Jednak przy całej swojej dociekliwości traci jednocześnie coraz częściej z oka to co można dostrzec łatwo i bez żadnych przyrządów a co przynależy do tej części świata przyrody, którego sam jest cząstką. A przecież natura w swej szczodrej hojności obdarzyła nas niezliczoną ilością form i kształtów a każdy z nich jest wyjątkowy, bo uwikłany w czas i przestrzeń nigdy nie powtórzy się dwa razy. Nigdy nie powtórzy się taki sam świt, taki sam zmierzch, taki sam układ chmur, nawet ta sama łąka co roku zakwita inaczej. Jak pisał gawędziarz, rysownik, architekt i wielki znawca polskiego pejzażu prof. Wiktor Zinn “natura przemawia szeptem formułując zdania i prawdy zadziwiająco zwięzłe”. Wsłuchajmy się zatem w te szeptane prawdy choć na chwilę odrywając umysł i ciało od jarmarcznego jazgotu otaczającej nas rzeczywistości.

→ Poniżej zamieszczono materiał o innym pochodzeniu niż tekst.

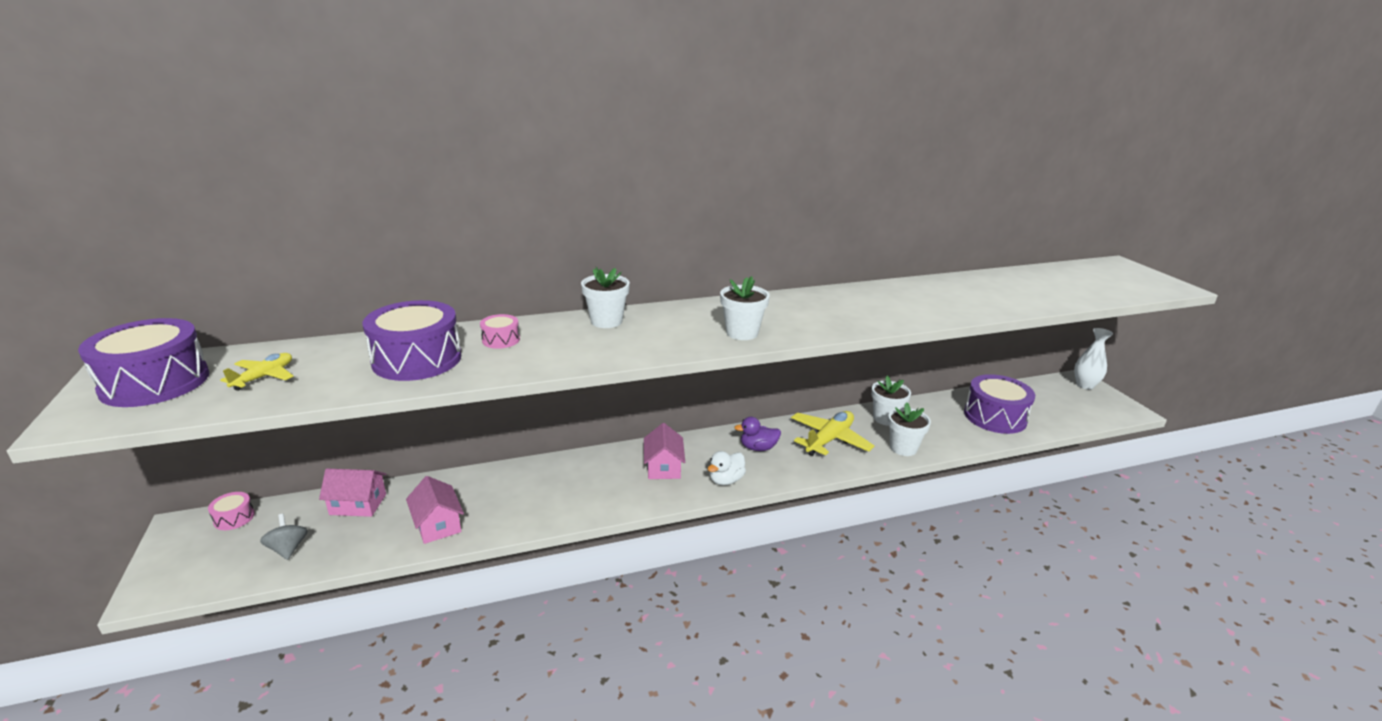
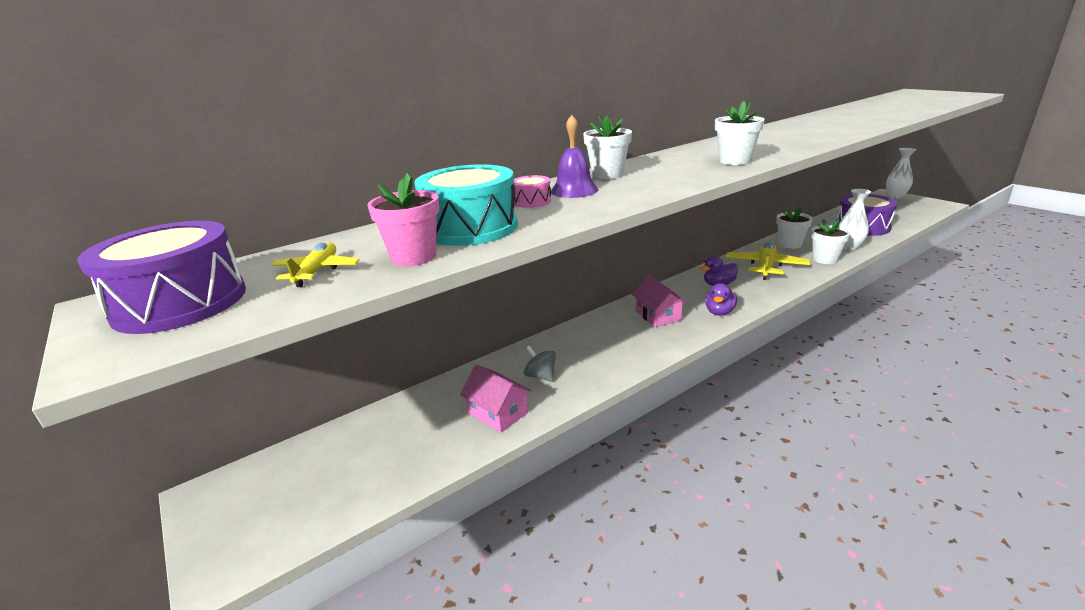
camera: 15 degrees left, 0 degrees up
(234, 518) = (265, 469): pink drum -> none
(288, 549) = (356, 479): grey spinning top -> grey spinning top (541, 376)
(340, 381) = (414, 257): none -> pink flower pot
(358, 504) = (397, 418): pink house -> none
(417, 359) = (471, 228): purple drum -> turquoise drum
(551, 335) = (574, 190): none -> purple bell
(726, 480) = (719, 312): white duck -> purple duck
(947, 440) = (848, 247): none -> white vase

Na szczęście wciąż jeszcze są miejsca gdzie nie sięgają migające reklamy i PR wszechobecnego kapitału i gdzie szlabany i budki z poborem opłat nie bronią dostępu do zachwycającej swym codziennie odmiennym pięknem potęgi natury. Potrzebujemy tej ciszy jak koła ratunkowego.
JERZY MADEYSKI /ze wstępu do albumu wystawy w Muzeum Śląskim/.
“Podobieństwo twórczości Aleksandra Żywieckiego do sztuki jego poprzedników wcale nie jest podobieństwem przypadkowym, ani też powierzchownym. Tak oni bowiem, jak on wypowiadają się przy pomocy tego samego języka: języka piękna i ciszy. Nie jest bowiem rzeczą przypadku, że Żywiecki podobnie jak wychowankowie Stanisławskiego i Fałata oraz oni sami - maluje pejzaż bezludny, pozbawiony ongiś modnego, a nawet obowiązującego sztafażu, a nawet choćby tylko śladów ludzkiej egzystencji. Niezwykle ważnym w pejzażu jest wybór obserwacji i narzucona przez niego perspektywa, z której artysta ogląda, a może nawet ocenia świat.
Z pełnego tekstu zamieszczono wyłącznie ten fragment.